In 1684, after returning to Estonia, Forselius founded the first teachers' college (Forselius Seminar), to teach Estonian schoolteachers and parish clerks, in Piiskopi manor (Bishop's Manor) near Tartu (Dorpat). The course there lasted for two years, with emphasis on fluent reading, religion instruction, German, arithmetic and bookbinding. Forselius introduced a new method of teaching whereby, instead of remaining passive, during lessons one student read aloud while the others followed. In 1686, an ABC-book devised by him was introduced into use in Estonian schools.

Many local Baltic German aristocrats at the time disliked Forselius' idea of encouraging peasants to aspire to education and complained that pupils of the schools were taken by the Swedish army or that school fees were expensive. Forselius countered this by taking two of his best pupils, Ignati Jaak and Pakri Hansu Jüri (Jüri, son of Hans from Pakri), from the parish of Kambja, to Stockholm, where their abilities impressed King Charles XI of Sweden.

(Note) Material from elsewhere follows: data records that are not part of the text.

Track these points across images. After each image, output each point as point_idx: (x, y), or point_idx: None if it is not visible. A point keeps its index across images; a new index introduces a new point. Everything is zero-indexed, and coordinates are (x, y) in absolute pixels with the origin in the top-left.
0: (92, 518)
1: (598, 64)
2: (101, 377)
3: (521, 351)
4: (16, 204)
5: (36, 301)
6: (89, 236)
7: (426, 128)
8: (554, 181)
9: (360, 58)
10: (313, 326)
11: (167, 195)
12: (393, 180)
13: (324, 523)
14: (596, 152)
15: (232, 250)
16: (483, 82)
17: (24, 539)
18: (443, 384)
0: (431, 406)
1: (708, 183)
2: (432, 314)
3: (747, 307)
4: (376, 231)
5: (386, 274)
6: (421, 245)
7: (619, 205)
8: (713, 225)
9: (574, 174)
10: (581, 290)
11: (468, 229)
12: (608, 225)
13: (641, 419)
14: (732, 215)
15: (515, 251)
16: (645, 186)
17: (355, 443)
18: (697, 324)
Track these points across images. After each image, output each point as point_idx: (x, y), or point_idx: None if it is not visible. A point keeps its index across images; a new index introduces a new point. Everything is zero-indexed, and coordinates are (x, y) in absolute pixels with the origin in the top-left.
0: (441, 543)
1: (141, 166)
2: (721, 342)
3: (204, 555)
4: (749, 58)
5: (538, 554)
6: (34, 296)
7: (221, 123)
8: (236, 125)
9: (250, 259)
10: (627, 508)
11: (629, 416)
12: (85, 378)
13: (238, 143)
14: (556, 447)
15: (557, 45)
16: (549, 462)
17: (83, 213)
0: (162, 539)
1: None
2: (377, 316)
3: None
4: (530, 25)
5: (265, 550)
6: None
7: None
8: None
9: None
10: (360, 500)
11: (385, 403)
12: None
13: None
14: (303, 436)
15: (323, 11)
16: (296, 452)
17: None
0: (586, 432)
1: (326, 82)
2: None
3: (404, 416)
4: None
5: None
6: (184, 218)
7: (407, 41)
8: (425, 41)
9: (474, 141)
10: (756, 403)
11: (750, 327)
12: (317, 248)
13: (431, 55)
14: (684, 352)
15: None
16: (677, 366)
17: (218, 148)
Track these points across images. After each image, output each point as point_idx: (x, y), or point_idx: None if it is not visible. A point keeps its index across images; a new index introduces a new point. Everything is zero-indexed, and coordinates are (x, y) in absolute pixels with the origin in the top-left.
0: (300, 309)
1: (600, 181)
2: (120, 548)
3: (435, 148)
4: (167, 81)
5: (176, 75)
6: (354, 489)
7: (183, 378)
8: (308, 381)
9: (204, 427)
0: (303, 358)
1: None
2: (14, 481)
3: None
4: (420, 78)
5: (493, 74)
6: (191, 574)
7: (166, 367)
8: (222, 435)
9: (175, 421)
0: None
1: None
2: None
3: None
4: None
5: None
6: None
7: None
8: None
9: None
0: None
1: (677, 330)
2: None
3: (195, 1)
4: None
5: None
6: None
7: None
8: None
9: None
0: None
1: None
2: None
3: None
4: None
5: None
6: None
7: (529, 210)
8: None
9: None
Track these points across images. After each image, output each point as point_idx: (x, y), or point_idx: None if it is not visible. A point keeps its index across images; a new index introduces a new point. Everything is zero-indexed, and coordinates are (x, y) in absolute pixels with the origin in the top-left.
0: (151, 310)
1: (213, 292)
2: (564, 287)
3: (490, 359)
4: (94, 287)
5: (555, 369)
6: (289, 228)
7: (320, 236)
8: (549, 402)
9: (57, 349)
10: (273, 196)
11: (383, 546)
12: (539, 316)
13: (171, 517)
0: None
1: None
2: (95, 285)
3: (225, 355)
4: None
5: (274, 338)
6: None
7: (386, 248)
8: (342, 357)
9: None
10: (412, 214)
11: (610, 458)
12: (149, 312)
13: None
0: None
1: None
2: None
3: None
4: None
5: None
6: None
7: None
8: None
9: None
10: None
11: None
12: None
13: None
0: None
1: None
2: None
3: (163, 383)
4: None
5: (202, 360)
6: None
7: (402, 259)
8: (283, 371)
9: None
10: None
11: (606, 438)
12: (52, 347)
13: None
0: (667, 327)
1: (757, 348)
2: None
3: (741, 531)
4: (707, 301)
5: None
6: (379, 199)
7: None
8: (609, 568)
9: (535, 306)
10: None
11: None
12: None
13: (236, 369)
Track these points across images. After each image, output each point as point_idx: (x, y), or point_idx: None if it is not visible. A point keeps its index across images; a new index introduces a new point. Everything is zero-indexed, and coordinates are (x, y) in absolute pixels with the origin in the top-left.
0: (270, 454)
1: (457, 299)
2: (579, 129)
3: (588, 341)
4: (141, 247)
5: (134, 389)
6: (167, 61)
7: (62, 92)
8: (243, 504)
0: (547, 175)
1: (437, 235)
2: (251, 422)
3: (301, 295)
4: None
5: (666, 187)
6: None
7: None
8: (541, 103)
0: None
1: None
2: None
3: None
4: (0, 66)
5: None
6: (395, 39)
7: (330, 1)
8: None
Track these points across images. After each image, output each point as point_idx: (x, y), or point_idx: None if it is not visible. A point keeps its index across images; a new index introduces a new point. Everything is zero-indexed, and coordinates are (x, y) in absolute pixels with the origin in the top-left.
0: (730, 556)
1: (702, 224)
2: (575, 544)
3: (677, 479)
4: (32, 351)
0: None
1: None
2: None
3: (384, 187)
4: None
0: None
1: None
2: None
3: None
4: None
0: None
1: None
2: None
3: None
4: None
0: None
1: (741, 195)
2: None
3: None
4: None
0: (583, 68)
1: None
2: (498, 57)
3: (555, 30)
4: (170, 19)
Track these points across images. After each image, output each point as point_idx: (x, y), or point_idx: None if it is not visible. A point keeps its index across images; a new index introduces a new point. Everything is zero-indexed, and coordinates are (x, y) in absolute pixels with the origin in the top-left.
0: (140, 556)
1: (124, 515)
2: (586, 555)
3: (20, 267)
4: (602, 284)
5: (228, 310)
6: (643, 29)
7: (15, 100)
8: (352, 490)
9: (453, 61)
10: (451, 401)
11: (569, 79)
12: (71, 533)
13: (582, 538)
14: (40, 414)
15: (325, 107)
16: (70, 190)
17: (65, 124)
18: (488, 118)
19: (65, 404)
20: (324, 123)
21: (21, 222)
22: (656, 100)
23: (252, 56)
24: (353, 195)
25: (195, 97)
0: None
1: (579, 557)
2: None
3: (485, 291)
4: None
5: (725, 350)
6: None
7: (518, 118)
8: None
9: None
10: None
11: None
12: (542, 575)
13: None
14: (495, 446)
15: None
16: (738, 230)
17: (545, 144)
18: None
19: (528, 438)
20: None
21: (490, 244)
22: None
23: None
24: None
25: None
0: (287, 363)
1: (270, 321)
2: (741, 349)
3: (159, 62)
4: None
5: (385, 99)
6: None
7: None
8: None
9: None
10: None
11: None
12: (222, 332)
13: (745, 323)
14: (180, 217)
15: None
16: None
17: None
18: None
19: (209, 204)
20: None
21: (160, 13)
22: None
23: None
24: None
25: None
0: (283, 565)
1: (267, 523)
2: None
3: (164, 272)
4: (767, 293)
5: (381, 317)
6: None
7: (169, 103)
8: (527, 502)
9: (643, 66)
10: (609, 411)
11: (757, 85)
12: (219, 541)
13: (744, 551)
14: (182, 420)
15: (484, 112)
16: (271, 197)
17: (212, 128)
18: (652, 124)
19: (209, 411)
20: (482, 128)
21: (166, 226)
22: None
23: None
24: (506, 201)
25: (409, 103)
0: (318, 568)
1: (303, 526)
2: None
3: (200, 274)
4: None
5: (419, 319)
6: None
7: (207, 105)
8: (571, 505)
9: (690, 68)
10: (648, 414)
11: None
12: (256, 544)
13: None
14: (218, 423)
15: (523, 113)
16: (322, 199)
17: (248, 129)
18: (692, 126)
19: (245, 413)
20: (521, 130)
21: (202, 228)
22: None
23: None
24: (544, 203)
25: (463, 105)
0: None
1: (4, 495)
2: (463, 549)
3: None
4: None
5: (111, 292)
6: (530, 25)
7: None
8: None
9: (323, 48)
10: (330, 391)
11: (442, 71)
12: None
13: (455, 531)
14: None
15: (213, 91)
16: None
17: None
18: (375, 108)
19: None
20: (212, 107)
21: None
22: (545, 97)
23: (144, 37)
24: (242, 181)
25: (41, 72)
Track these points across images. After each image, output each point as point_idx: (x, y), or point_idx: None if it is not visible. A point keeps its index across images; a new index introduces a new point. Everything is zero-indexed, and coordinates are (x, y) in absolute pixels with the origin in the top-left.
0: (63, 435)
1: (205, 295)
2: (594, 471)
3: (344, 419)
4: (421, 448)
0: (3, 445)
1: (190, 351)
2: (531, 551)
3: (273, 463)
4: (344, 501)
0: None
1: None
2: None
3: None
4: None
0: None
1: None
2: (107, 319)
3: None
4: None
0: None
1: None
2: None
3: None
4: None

By the time of Forselius death in 1688 he had founded 38 schools with 800 pupils in the Estonian areas of Swedish Livonia and 8 schools with 200 students in Swedish Estonia. Forselius drowned during a storm on his return from Stockholm where he had just been appointed inspector of Livonian peasant schools with the power to create as many as he saw fit. Between 1687-1695 by the order of Swedish state schools were to be established in every Estonian parish.

By 1898, 97 percent of Estonian population was literate.